← Exhibitions

The Tatra Tassels

Kala Art Institute is proud to present The Tatra Tassels by Noah Breuer at Milvia/ Addison Windows located at 2100 Milvia Street, Berkeley.

In this window display, Berkeley native Noah Breuer presents recent prints and textiles from his ongoing project exploring the visual legacy of Carl Breuer and Sons (CB&S), his Jewish family’s former textile printing business, which was established in Bohemia in the late nineteenth century. In 1942, the CB&S company was lost as a result of a forced sale to Nazi Party members, a few members of the Breuer family fled Europe and settled in California, and those who remained were killed.

After accessing a cache of CB&S material housed at the Czech Textile Museum in Česká Skalice in 2016, Noah used the swatch books and printed textiles he found there as a nucleus of primary source material and embarked on a reclamation project. The textile works in this exhibit evince his formal interest in manipulating decorative motifs, his dedication to the craft of printmaking, and his sustained inquiry into the rhetorics of communication through print media.
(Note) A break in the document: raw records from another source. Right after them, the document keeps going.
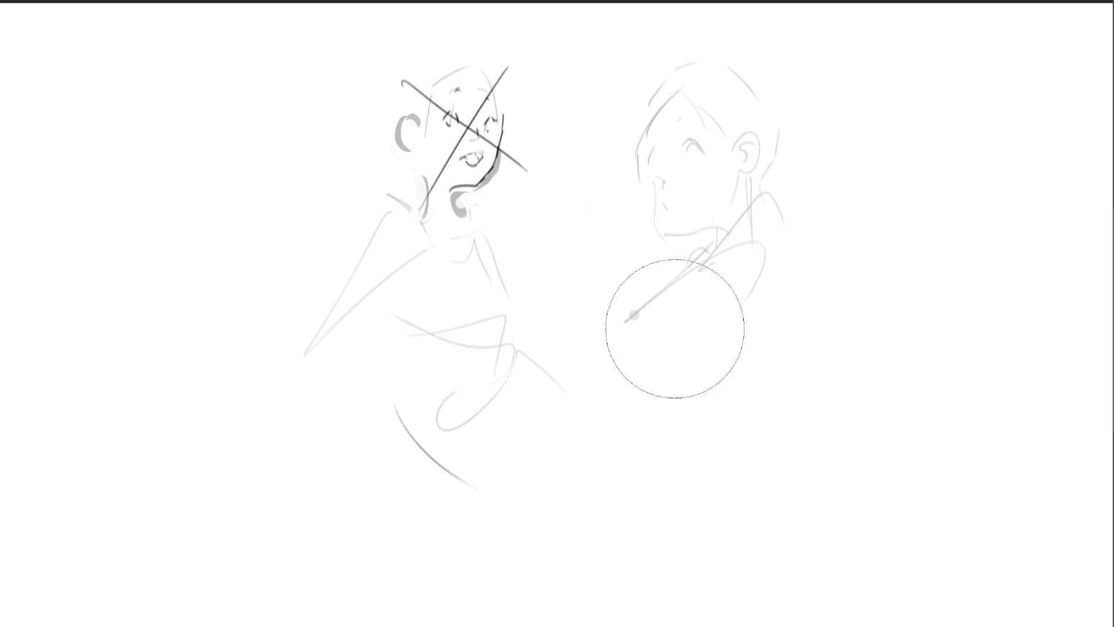
# Lighten the left head, then draw the right figure's face outline, eye, ear, hair and nose.
pyautogui.moveTo(418, 100); pyautogui.dragTo(441, 162)
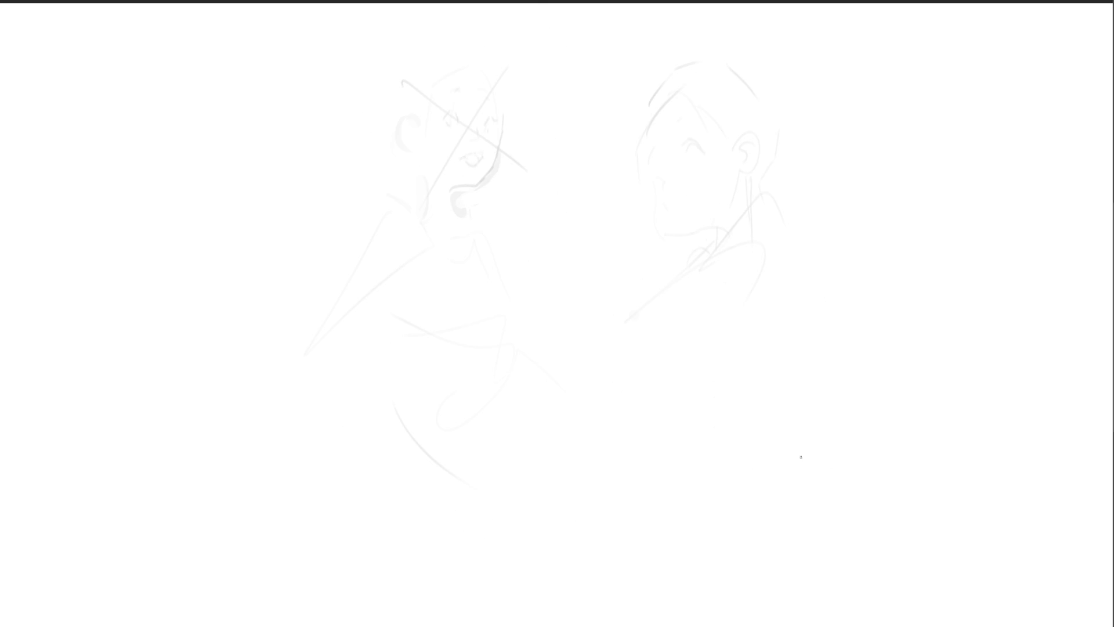
pyautogui.moveTo(626, 195)
pyautogui.mouseDown()
pyautogui.moveTo(612, 140)
pyautogui.moveTo(637, 107)
pyautogui.mouseUp()
pyautogui.moveTo(661, 102)
pyautogui.mouseDown()
pyautogui.moveTo(685, 206)
pyautogui.moveTo(692, 197)
pyautogui.mouseUp()
pyautogui.moveTo(696, 161); pyautogui.dragTo(714, 152)
pyautogui.moveTo(648, 134)
pyautogui.mouseDown()
pyautogui.moveTo(604, 107)
pyautogui.moveTo(674, 139)
pyautogui.moveTo(632, 152)
pyautogui.mouseUp()
pyautogui.moveTo(632, 103)
pyautogui.mouseDown()
pyautogui.moveTo(634, 65)
pyautogui.moveTo(607, 17)
pyautogui.mouseUp()
pyautogui.moveTo(677, 58)
pyautogui.mouseDown()
pyautogui.moveTo(709, 26)
pyautogui.moveTo(693, 116)
pyautogui.mouseUp()
# Sketch the right figure's hair spikes, neck, collar, robe and body.
pyautogui.moveTo(692, 137); pyautogui.dragTo(613, 188)
pyautogui.moveTo(691, 99)
pyautogui.mouseDown()
pyautogui.moveTo(730, 139)
pyautogui.moveTo(714, 215)
pyautogui.mouseUp()
pyautogui.moveTo(646, 227); pyautogui.dragTo(726, 232)
pyautogui.moveTo(724, 233); pyautogui.dragTo(715, 267)
pyautogui.moveTo(745, 223)
pyautogui.mouseDown()
pyautogui.moveTo(738, 267)
pyautogui.moveTo(704, 328)
pyautogui.mouseUp()
pyautogui.moveTo(760, 164); pyautogui.dragTo(761, 322)
pyautogui.moveTo(764, 257)
pyautogui.mouseDown()
pyautogui.moveTo(689, 375)
pyautogui.moveTo(827, 364)
pyautogui.mouseUp()
pyautogui.moveTo(827, 365)
pyautogui.mouseDown()
pyautogui.moveTo(746, 383)
pyautogui.moveTo(665, 351)
pyautogui.mouseUp()
pyautogui.moveTo(658, 264)
pyautogui.mouseDown()
pyautogui.moveTo(641, 258)
pyautogui.moveTo(655, 402)
pyautogui.moveTo(755, 379)
pyautogui.moveTo(718, 543)
pyautogui.moveTo(690, 586)
pyautogui.mouseUp()
# Sketch a seated lower body with legs and large sweeping gesture curves.
pyautogui.moveTo(661, 617)
pyautogui.mouseDown()
pyautogui.moveTo(802, 531)
pyautogui.moveTo(803, 509)
pyautogui.mouseUp()
pyautogui.moveTo(809, 427); pyautogui.dragTo(749, 624)
pyautogui.moveTo(660, 616); pyautogui.dragTo(668, 574)
pyautogui.moveTo(746, 462); pyautogui.dragTo(704, 500)
pyautogui.moveTo(465, 322); pyautogui.dragTo(674, 484)
pyautogui.moveTo(237, 188)
pyautogui.mouseDown()
pyautogui.moveTo(190, 299)
pyautogui.moveTo(288, 248)
pyautogui.mouseUp()
pyautogui.moveTo(268, 247); pyautogui.dragTo(286, 290)
# Rough in a new figure shape at the left with sweeping and looping gesture lines.
pyautogui.moveTo(215, 296); pyautogui.dragTo(293, 287)
pyautogui.moveTo(180, 348); pyautogui.dragTo(293, 328)
pyautogui.moveTo(223, 320); pyautogui.dragTo(253, 438)
pyautogui.moveTo(250, 435)
pyautogui.mouseDown()
pyautogui.moveTo(307, 311)
pyautogui.moveTo(322, 484)
pyautogui.mouseUp()
pyautogui.moveTo(327, 446)
pyautogui.mouseDown()
pyautogui.moveTo(316, 515)
pyautogui.moveTo(370, 505)
pyautogui.moveTo(123, 575)
pyautogui.mouseUp()
pyautogui.moveTo(194, 308)
pyautogui.mouseDown()
pyautogui.moveTo(139, 574)
pyautogui.moveTo(293, 618)
pyautogui.moveTo(456, 557)
pyautogui.mouseUp()
pyautogui.moveTo(406, 368); pyautogui.dragTo(412, 584)
pyautogui.moveTo(400, 348)
pyautogui.mouseDown()
pyautogui.moveTo(296, 131)
pyautogui.moveTo(110, 110)
pyautogui.moveTo(453, 499)
pyautogui.moveTo(935, 319)
pyautogui.mouseUp()
pyautogui.moveTo(1030, 271)
pyautogui.mouseDown()
pyautogui.moveTo(1049, 258)
pyautogui.moveTo(391, 132)
pyautogui.moveTo(909, 371)
pyautogui.mouseUp()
The textiles on display in these windows all reference the same design motif: a string of tassels from a branded line of CB&S printed fabrics called “Tatra.” (Tatra is the name of a mountain range which today lies on the border between Poland and Slovakia.) All three works use a combination of woodblock printing and ultra-violet reactive fabric dyes on silk and linen. The piece shown on Addison Street also incorporates screenprinting and a second CB&S design motif in the form of hops, a key ingredient in the brewing of beer.

The image on the left is a reproduction of an original sample of the Tatra line from CB&S. Tassels were just one of the motifs on offer. The end product would take the form of an everyday textile for the home.